Exercise objective: Using the mailing-list thread below, state whether each statement agrees with it, answering yes or no and quoting the deciding words of the thread: 1. The system producing the backtrace runs Debian etch. 2. The backtrace was captured with debug symbols. 3. The message was copied to sr-dev because the tcp code comes from ser.

==== Extract provided

On Jan 28, 2010 at 14:56, Daniel-Constantin Mierla <miconda(a)gmail.com> wrote:
I am cc-ing sr-dev, since tcp code is from ser and
Andrei may have more
insights...
Is this kamailio 1.5 or kamailio 3.0 (looks like <3.0 to me)?
On 1/28/10 2:41 PM, Aymeric Moizard wrote:
>
>
>On Thu, 28 Jan 2010, Henning Westerholt wrote:
>
>>On Thursday 28 January 2010, Aymeric Moizard wrote:
>>>here is the backtrace I have. unfortunatly without debug symbol!
>>>I found the same for many of the kamailio process. "sched_yield"
>>>is pending for ever. My system is a debian/etch.
>>>
>>>#0 0xffffe424 in __kernel_vsyscall ()
>>>#1 0xb7cef4ac in sched_yield () from /lib/tls/i686/cmov/libc.so.6
>>>#2 0x080a93fd in tcp_send ()
>>>#3 0xb7975679 in send_pr_buffer () from
>>>/usr/lib/kamailio/modules/tm.so
>>>#4 0xb79789ac in t_forward_nonack () from
>>>/usr/lib/kamailio/modules/tm.so
>>>#5 0xb7974784 in t_relay_to () from /usr/lib/kamailio/modules/tm.so
>>>#6 0xb7983a11 in load_tm () from /usr/lib/kamailio/modules/tm.so
>>>#7 0x081cf810 in mem_pool ()
>>>#8 0x00000000 in ?? ()
The backtrace looks strange (mem_pool() and load_tm() for example).

========
==== Given data

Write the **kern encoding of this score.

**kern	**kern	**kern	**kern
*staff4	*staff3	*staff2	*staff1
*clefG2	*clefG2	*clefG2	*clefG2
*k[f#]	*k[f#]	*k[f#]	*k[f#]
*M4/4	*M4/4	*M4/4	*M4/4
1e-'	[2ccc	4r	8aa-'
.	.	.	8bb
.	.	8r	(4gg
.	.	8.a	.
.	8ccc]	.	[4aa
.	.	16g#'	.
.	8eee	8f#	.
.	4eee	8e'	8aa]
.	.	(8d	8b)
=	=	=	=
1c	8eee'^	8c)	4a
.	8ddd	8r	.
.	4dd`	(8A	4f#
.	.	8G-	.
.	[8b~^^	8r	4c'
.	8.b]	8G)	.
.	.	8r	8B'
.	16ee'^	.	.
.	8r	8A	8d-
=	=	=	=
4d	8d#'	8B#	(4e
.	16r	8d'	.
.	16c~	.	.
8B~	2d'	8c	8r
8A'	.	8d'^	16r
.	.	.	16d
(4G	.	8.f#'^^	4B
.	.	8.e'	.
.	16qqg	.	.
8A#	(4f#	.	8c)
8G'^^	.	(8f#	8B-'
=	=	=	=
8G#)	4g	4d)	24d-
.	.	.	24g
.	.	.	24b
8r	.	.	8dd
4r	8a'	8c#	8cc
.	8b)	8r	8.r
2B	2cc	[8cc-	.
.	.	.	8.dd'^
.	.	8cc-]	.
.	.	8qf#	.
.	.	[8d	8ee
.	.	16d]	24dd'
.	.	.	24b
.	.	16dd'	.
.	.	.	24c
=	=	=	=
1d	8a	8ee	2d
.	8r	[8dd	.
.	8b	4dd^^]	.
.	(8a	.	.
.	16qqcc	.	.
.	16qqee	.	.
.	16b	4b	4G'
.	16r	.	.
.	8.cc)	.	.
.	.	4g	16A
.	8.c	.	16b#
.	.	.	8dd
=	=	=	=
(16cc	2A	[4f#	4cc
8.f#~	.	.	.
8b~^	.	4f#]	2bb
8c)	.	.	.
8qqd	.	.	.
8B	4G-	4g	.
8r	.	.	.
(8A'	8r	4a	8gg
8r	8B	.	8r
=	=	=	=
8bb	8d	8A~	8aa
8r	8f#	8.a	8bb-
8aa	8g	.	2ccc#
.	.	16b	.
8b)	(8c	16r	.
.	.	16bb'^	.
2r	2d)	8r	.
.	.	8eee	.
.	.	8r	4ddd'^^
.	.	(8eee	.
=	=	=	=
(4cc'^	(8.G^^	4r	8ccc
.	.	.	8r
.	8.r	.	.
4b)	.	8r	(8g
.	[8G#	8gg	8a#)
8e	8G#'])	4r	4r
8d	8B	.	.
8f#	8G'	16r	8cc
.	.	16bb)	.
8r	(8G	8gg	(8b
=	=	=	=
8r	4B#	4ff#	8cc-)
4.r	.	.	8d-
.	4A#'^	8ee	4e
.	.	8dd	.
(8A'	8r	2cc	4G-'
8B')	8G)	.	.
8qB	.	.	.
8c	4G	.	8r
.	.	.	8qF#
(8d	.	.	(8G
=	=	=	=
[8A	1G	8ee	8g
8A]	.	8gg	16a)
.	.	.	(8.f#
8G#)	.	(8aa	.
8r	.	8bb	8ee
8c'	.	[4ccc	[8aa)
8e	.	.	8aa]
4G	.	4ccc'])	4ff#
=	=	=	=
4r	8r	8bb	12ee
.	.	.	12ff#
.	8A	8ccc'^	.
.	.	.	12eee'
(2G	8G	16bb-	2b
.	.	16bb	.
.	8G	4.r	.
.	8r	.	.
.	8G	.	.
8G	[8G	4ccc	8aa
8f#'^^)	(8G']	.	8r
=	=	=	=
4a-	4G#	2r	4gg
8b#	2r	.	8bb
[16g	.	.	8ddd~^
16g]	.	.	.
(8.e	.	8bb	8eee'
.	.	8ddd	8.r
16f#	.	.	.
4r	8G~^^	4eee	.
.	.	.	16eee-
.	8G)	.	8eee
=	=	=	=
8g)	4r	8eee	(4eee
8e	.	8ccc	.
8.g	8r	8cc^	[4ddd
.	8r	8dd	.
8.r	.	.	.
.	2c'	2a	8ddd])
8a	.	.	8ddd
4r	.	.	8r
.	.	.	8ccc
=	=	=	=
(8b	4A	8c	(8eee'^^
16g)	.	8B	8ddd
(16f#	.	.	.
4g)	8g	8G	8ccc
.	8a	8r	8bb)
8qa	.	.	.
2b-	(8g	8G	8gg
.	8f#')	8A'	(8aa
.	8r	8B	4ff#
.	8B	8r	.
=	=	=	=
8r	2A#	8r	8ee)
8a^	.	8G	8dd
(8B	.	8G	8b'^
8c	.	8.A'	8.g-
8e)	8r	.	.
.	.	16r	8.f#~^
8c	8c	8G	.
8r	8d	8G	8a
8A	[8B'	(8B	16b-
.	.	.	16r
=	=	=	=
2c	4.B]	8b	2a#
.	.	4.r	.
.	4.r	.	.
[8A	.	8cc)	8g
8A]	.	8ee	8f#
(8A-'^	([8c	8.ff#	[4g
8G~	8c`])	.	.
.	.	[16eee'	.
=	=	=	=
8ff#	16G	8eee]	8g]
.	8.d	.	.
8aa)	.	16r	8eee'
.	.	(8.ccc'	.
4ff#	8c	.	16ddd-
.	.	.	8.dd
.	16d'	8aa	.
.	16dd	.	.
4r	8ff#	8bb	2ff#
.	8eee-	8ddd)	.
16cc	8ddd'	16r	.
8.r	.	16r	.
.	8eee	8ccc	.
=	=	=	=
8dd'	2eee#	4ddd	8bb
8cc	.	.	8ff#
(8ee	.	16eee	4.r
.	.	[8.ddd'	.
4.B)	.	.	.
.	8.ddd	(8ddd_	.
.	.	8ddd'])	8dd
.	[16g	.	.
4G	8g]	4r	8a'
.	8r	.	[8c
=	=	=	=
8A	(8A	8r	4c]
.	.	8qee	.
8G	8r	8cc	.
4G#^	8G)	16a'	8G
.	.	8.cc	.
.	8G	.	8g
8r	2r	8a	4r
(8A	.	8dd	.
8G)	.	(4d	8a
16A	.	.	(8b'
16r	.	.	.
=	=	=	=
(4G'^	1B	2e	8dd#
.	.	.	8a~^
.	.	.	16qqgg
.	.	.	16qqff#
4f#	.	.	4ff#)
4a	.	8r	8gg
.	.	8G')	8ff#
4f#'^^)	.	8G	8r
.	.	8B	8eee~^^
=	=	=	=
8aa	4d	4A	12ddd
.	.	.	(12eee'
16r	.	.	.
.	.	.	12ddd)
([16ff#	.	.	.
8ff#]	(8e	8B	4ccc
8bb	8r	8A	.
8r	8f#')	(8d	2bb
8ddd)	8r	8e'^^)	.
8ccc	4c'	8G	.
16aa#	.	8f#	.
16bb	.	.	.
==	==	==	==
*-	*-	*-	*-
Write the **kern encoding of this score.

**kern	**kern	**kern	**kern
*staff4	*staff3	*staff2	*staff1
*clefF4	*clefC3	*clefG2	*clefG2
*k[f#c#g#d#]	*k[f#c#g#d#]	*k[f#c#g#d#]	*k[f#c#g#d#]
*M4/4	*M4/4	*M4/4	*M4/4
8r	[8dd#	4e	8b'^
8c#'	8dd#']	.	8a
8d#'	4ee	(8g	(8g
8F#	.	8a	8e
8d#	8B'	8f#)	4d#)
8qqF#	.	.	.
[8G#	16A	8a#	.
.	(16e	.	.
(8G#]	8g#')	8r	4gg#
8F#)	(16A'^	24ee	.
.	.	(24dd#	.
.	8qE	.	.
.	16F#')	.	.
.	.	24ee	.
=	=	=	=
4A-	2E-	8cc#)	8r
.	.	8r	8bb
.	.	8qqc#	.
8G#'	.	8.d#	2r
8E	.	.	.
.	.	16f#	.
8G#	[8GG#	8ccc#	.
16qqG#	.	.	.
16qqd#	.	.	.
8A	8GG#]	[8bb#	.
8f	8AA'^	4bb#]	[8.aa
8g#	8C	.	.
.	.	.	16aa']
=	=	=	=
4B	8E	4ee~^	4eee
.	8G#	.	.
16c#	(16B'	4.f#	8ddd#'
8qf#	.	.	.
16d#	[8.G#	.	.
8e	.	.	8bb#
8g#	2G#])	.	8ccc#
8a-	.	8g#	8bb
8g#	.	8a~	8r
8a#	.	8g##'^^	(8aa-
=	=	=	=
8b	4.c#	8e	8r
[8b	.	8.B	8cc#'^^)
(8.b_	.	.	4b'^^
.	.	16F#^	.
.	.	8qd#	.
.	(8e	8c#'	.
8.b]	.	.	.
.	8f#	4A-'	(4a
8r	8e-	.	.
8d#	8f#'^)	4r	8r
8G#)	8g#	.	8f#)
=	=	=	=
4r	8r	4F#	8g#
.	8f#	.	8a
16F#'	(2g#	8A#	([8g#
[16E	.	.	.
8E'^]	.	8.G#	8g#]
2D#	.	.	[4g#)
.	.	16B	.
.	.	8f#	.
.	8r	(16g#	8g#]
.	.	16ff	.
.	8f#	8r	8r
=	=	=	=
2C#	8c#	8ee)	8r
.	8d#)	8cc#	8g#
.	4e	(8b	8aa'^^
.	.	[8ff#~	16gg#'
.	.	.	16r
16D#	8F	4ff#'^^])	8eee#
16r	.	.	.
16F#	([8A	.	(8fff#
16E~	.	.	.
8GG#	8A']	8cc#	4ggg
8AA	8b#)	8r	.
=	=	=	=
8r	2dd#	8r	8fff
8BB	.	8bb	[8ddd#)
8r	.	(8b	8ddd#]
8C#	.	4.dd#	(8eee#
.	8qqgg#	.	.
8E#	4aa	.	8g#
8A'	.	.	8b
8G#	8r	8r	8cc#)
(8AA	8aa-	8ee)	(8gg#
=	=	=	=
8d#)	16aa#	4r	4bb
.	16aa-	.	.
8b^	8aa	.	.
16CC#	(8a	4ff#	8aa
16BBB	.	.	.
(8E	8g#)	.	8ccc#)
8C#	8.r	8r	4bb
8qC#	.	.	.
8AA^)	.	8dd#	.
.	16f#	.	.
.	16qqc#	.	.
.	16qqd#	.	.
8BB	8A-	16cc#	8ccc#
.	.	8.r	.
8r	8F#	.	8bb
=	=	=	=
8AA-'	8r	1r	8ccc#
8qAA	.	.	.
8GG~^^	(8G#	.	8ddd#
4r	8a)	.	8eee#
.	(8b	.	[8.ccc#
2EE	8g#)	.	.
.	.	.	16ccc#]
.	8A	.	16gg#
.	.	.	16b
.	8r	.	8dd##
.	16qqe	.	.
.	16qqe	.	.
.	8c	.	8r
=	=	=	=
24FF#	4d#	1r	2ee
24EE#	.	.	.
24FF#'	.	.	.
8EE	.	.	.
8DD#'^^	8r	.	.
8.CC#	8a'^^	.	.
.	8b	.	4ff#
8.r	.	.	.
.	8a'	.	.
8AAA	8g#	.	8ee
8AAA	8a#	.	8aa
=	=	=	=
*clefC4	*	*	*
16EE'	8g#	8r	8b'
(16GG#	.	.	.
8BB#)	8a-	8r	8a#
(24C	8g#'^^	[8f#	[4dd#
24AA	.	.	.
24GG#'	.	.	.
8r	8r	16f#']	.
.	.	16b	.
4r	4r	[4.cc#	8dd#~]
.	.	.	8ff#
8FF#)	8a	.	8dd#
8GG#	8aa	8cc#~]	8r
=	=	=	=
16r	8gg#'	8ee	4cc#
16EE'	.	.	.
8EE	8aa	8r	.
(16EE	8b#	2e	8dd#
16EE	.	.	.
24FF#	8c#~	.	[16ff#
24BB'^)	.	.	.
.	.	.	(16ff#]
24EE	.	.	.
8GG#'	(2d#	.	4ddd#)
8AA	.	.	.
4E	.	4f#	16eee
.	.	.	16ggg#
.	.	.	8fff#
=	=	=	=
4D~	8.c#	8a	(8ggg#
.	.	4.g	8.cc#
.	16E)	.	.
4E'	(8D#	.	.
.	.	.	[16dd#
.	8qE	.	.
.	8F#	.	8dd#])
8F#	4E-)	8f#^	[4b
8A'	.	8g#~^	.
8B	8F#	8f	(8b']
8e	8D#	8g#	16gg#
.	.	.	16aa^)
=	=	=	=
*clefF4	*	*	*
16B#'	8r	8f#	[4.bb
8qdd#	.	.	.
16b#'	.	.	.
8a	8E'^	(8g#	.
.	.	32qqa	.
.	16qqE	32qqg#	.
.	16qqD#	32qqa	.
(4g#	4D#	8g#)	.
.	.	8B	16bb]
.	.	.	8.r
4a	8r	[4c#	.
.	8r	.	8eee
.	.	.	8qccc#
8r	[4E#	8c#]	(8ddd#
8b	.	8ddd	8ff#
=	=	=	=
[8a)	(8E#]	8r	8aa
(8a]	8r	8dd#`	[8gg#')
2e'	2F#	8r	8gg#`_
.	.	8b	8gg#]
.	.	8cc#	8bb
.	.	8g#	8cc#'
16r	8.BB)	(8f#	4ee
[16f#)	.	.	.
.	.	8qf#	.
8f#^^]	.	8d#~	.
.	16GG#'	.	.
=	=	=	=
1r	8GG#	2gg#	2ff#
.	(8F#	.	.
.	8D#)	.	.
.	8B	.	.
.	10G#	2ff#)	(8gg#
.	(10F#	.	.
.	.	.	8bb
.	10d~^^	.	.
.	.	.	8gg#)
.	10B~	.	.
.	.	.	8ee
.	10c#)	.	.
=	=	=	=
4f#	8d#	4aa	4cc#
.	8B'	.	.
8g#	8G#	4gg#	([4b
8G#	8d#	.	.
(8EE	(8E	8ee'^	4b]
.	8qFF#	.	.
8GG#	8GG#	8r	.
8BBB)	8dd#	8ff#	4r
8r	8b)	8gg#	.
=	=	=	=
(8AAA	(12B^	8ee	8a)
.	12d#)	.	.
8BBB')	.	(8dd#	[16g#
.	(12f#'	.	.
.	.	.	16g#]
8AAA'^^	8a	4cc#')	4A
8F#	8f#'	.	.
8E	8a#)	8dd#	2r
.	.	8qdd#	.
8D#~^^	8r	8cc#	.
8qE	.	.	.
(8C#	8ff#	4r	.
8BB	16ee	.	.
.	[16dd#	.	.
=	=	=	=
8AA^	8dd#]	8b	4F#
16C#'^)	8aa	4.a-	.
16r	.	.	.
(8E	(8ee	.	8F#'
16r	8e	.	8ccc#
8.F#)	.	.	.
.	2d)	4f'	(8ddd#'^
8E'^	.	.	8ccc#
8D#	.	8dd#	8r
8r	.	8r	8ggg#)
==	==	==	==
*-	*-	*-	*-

========

Task result:
1. Yes: "My system is a debian/etch."
2. No: "unfortunatly without debug symbol!"
3. Yes: "I am cc-ing sr-dev, since tcp code is from ser"